I read in the New York Times that when Diana Nyad made her successful swim from Cuba to Florida last September, she relied, as she always has, on her favorite songs. Over and over, she hums them in her head, her strokes falling in time with the music’s cadence: “Ticket to Ride” by the Beatles echoed on one stretch, “Paperback Writer” on another.

That’s very different from the weird chestnuts that bubbled up in my brain this morning after Willie and I headed out the door:  Though it wasn’t quite 6:00 AM the ceaseless beat of my footsteps gave way to “Itsy Bitsy Teenie Weenie Yellow Polka Dot Bikini” (“two-three-four, tell the people what she wore”).  This mixed seamlessly into A Taste of Honey’s disco hit, “Boogie-oogie-oogie” (“so get on up, on the floor, ‘cause we’re gonna boogie-oogie-oogie, til we just can’t boogie no more”).  And by the time Willie and I arrived back at the house I was “marching” to “Onward Christian Soldiers” (“marching as to war, with the cross of Jesus, going on before”).

Willie of course, knows nothing of any of this, and marches to his own internal drummer.  What occupies his thoughts as we tromp along the road on this cold morning I can only guess.

Keypoint coordinate data
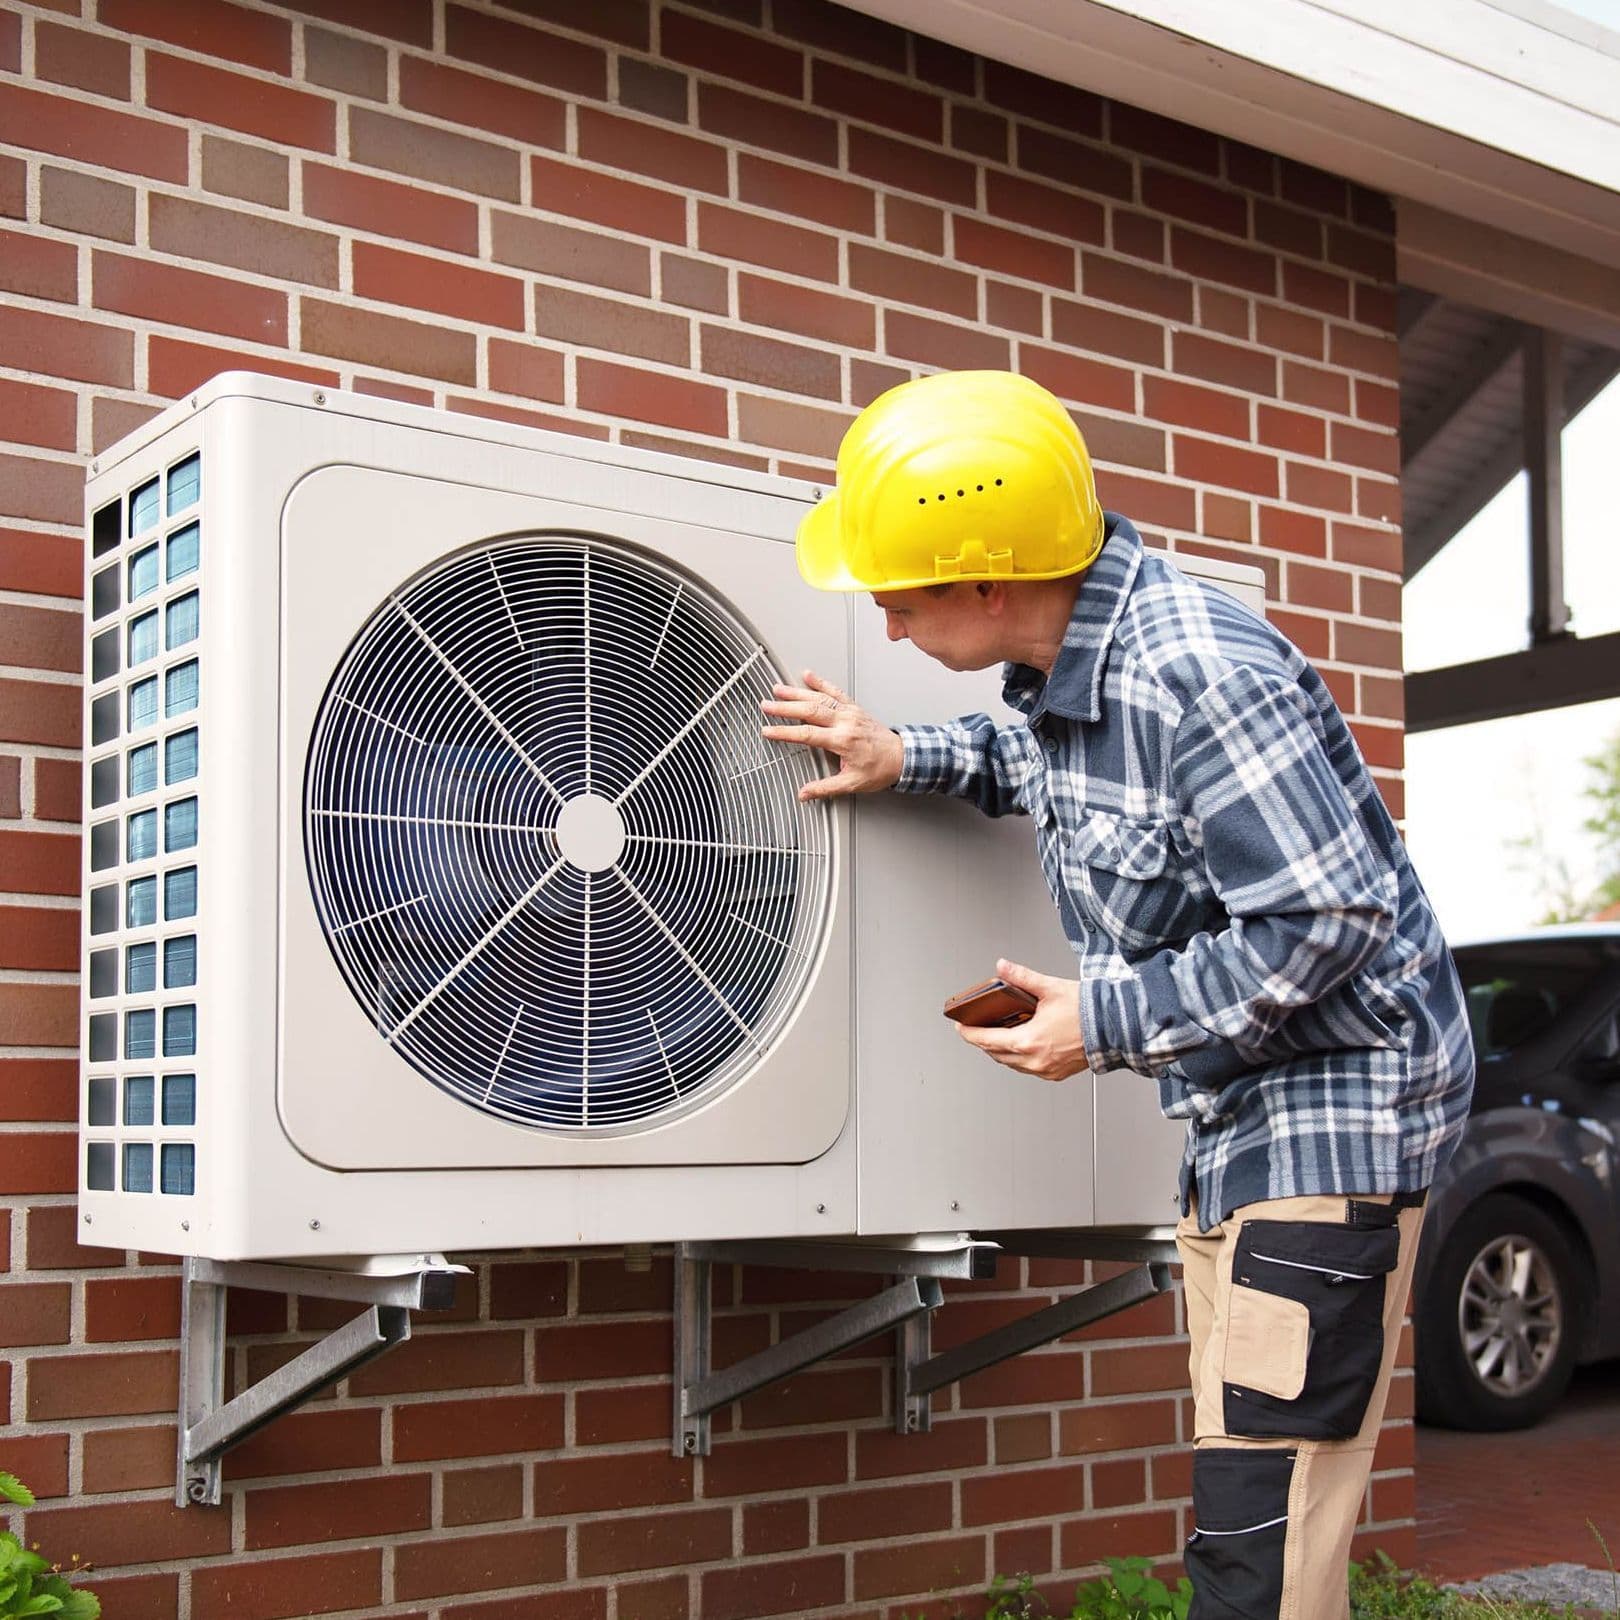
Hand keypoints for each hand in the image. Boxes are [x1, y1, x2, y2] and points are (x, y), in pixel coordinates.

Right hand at [761, 670, 903, 801]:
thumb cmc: (880, 769)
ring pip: (819, 698)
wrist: (902, 757)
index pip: (807, 734)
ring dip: (797, 692)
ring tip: (778, 689)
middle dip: (785, 707)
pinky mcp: (854, 708)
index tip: (768, 731)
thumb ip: (825, 788)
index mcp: (842, 741)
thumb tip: (804, 794)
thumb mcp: (851, 783)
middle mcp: (845, 722)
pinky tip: (808, 675)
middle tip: (766, 705)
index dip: (785, 732)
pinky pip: (835, 692)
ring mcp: (850, 713)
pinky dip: (820, 682)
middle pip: (809, 711)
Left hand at [954, 958, 1089, 1081]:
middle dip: (984, 1041)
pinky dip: (1020, 1057)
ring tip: (999, 1033)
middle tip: (977, 1028)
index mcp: (1028, 1041)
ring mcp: (1046, 1070)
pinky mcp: (1057, 1073)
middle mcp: (1035, 1061)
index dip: (970, 1034)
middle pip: (996, 1054)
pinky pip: (1028, 1068)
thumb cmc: (1088, 1011)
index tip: (960, 1027)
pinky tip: (1023, 1042)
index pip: (986, 1041)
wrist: (1116, 1028)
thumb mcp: (1050, 988)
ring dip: (1001, 1050)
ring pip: (1012, 1063)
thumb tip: (1003, 966)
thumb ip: (1022, 977)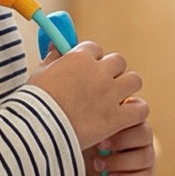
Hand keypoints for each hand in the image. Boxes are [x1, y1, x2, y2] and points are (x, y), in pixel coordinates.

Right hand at [29, 41, 146, 150]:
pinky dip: (135, 111)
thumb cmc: (35, 102)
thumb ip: (52, 57)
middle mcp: (99, 72)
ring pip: (134, 80)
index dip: (92, 60)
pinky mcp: (116, 117)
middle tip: (102, 86)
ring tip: (117, 99)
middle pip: (118, 62)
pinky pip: (140, 108)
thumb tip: (56, 45)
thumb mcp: (40, 73)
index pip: (95, 49)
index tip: (87, 71)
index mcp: (79, 58)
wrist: (38, 131)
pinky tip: (127, 117)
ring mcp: (110, 94)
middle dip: (112, 72)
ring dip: (127, 88)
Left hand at [84, 107, 153, 175]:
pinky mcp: (145, 173)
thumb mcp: (91, 128)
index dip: (124, 119)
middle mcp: (143, 133)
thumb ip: (95, 120)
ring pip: (144, 157)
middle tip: (99, 146)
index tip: (104, 127)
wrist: (91, 163)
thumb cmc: (91, 138)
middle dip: (121, 141)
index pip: (140, 109)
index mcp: (132, 116)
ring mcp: (147, 153)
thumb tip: (92, 113)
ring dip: (119, 162)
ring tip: (98, 165)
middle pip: (145, 133)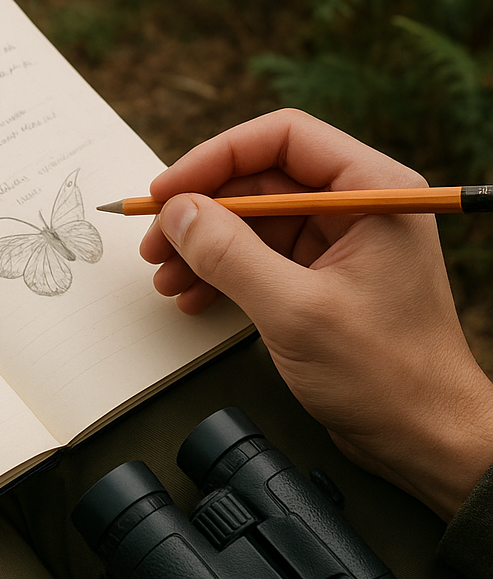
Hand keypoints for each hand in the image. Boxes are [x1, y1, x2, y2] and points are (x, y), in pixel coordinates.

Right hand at [141, 108, 492, 520]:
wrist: (423, 439)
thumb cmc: (388, 376)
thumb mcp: (295, 310)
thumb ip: (230, 255)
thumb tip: (177, 212)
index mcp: (373, 192)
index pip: (282, 139)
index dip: (216, 157)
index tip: (169, 190)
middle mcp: (356, 208)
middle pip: (258, 181)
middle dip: (201, 211)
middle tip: (155, 242)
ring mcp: (337, 244)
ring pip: (251, 222)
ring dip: (202, 247)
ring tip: (166, 277)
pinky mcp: (319, 278)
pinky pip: (257, 258)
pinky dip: (220, 274)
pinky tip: (193, 296)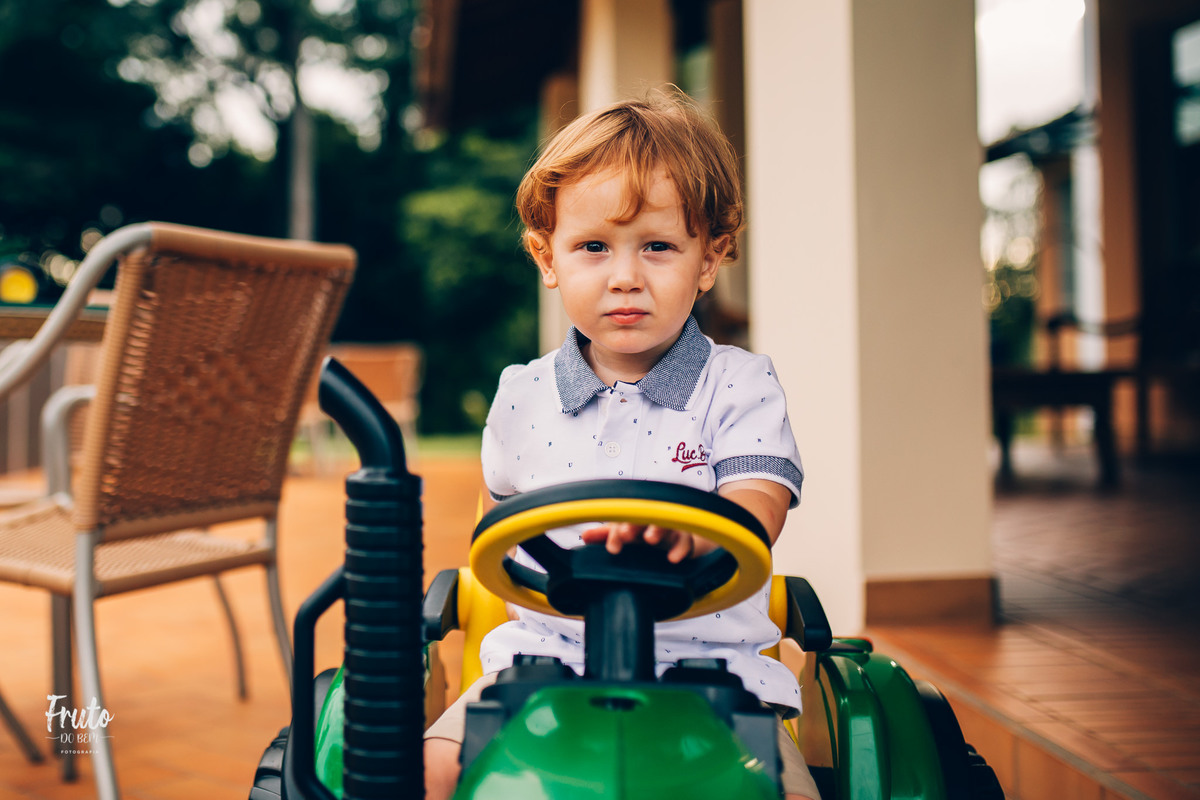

- PROBLEMS AND TASKS -
A - In the walking-songs passage, what song was the writer "marching" to by the time they got back to the house?
B - Duplicate part of the walking-songs passage: begin at the words "Willie of course, knows" and stop after "can only guess.".

- ANSWERS FOR THE EXERCISE -
A - "Onward Christian Soldiers"

B -
Willie of course, knows nothing of any of this, and marches to his own internal drummer.  What occupies his thoughts as we tromp along the road on this cold morning I can only guess.